What is Expectation Maximization algorithm in machine learning?

What is Expectation Maximization algorithm in machine learning?

The expectation-maximization algorithm is an approach for performing maximum likelihood estimation in the presence of latent variables. It does this by first estimating the values for the latent variables, then optimizing the model, then repeating these two steps until convergence.

What is Expectation Maximization algorithm used for explain it with example?

Introduction. The EM algorithm is used to find (local) maximum likelihood parameters of a statistical model in cases where the equations cannot be solved directly. Typically these models involve latent variables in addition to unknown parameters and known data observations.

Is expectation maximization unsupervised learning?

Although EM is most useful in practice for lightly supervised data, it is more easily formulated for the case of unsupervised learning.

How is the expectation maximization algorithm used in machine learning?

The Expectation-Maximization Algorithm, or EM algorithm for short, is an approach for maximum likelihood estimation in the presence of latent variables. A general technique for finding maximum likelihood estimators in latent variable models is the expectation-maximization (EM) algorithm. — Page 424, Pattern Recognition and Machine Learning, 2006.

Which is the maximization step in the EM algorithm?

In the EM algorithm, the estimation-step would estimate a value for the process latent variable for each data point, and the maximization step would optimize the parameters of the probability distributions in an attempt to best capture the density of the data.

How is expectation maximization used in structural engineering?

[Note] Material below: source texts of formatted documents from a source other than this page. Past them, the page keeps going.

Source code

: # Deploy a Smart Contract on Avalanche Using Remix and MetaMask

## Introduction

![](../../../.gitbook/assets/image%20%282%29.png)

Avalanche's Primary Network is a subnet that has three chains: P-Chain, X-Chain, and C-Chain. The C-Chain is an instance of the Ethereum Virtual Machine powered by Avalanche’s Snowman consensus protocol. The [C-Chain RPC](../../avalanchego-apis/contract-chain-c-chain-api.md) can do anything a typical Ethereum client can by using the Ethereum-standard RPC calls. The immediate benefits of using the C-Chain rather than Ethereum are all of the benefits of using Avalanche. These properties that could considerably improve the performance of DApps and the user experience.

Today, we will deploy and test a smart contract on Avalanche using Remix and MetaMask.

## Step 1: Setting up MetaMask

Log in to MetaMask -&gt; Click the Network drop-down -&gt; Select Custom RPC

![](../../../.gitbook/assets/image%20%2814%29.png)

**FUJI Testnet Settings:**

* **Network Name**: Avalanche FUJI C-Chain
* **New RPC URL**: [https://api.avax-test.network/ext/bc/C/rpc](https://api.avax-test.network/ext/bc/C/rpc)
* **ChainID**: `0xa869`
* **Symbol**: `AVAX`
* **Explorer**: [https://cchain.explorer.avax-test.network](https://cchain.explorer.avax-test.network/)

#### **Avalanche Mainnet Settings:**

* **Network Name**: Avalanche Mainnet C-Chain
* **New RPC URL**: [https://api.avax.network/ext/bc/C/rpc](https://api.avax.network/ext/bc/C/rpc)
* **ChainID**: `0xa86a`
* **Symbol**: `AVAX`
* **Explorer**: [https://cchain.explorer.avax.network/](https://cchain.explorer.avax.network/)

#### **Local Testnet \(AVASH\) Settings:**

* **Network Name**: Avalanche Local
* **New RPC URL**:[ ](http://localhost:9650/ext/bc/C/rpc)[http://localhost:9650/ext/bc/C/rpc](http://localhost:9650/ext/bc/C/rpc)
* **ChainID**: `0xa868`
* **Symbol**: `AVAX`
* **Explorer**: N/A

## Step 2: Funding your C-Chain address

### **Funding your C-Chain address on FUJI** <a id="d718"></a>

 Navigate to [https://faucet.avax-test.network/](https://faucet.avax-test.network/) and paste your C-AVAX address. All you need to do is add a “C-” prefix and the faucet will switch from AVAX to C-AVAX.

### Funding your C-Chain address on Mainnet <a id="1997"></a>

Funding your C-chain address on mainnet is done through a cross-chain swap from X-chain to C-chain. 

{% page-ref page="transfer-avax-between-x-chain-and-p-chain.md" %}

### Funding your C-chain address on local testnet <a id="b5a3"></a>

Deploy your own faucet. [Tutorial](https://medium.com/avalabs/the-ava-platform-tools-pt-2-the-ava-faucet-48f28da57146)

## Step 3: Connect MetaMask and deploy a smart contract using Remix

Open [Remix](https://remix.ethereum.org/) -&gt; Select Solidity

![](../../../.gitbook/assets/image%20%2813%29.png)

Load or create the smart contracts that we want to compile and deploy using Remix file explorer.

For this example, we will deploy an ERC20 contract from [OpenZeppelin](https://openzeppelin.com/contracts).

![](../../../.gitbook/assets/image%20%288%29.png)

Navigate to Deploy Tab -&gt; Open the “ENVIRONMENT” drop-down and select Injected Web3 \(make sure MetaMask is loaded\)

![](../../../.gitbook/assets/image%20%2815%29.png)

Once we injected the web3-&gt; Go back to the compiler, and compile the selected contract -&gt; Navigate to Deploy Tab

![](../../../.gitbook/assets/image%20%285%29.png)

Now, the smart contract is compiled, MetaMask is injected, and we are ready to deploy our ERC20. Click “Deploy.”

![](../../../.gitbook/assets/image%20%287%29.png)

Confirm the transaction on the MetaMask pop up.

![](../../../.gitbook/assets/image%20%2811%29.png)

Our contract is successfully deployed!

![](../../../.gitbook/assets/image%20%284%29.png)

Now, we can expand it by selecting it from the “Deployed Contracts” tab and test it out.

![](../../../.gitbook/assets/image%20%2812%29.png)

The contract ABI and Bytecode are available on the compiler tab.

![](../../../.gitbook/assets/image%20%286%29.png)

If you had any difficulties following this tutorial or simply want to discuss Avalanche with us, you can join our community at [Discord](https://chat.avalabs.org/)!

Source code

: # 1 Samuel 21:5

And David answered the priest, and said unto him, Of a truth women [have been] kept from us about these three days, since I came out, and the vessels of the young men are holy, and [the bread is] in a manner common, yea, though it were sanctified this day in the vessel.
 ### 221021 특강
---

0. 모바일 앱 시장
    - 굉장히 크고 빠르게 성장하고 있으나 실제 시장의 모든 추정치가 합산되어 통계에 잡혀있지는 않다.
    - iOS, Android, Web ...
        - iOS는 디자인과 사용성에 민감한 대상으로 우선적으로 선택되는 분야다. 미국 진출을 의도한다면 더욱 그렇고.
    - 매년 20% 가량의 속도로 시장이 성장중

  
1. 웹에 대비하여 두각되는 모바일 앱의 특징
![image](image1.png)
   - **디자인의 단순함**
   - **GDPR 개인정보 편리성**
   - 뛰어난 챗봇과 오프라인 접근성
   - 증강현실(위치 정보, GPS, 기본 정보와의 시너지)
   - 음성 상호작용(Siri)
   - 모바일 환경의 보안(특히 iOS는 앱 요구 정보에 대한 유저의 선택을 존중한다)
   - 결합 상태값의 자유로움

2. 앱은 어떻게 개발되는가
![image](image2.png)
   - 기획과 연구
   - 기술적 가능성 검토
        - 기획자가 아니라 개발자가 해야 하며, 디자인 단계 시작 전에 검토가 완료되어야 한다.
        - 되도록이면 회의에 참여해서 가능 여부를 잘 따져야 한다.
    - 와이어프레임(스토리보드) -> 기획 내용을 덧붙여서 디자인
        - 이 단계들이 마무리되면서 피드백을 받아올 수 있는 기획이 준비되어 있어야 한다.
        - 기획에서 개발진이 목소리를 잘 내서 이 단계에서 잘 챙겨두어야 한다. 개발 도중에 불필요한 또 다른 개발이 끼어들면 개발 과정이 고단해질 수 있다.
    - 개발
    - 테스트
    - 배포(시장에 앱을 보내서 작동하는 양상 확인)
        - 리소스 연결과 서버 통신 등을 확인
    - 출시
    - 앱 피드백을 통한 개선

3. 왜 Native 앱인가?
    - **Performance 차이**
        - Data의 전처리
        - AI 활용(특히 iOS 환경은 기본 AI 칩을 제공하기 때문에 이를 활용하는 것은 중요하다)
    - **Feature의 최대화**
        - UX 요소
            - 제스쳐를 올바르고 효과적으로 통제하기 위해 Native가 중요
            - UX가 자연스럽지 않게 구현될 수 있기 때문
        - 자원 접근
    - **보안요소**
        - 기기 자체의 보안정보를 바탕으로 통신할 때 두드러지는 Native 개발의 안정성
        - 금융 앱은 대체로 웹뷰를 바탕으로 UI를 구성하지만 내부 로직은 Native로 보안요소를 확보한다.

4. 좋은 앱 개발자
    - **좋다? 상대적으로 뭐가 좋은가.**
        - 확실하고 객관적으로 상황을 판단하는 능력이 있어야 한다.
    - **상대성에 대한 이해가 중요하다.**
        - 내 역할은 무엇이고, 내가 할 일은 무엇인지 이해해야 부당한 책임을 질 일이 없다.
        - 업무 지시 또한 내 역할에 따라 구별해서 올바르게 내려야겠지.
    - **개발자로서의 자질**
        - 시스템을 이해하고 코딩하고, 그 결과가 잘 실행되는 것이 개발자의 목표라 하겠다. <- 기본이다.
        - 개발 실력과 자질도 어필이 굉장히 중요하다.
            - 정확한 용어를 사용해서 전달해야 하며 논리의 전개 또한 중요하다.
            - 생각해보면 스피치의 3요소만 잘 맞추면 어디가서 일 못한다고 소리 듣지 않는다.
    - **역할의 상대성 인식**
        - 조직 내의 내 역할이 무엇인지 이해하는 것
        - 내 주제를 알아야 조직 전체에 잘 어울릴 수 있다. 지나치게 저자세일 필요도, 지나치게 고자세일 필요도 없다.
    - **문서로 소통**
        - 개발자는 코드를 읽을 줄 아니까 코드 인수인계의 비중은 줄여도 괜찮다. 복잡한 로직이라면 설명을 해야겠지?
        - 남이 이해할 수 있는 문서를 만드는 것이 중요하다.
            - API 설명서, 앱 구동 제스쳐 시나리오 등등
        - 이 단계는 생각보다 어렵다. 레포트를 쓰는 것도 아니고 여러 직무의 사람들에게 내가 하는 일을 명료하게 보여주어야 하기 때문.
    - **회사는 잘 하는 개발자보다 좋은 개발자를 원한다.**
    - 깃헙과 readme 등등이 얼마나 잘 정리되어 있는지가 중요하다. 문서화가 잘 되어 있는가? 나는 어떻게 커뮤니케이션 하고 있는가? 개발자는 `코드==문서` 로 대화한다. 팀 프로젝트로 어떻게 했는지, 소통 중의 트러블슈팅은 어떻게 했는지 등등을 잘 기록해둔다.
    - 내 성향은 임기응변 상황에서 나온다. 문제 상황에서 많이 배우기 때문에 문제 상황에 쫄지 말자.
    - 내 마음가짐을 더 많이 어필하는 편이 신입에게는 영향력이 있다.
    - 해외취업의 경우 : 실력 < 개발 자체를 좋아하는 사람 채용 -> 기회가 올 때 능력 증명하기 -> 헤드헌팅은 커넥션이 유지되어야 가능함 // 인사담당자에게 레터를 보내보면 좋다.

In structural engineering, the Structural Identification using Expectation Maximization (STRIDE) algorithm is an output-only method for identifying natural vibration properties of a structural system using sensor data (see Operational Modal Analysis ). EM is also used for data clustering.

How is the gaussianmixture scikit-learn used in expectation maximization?

The GaussianMixture scikit-learn class can be used to model this problem and estimate the parameters of the distributions using the expectation-maximization algorithm. The class allows us to specify the suspected number of underlying processes used to generate the data via the n_components argument when defining the model.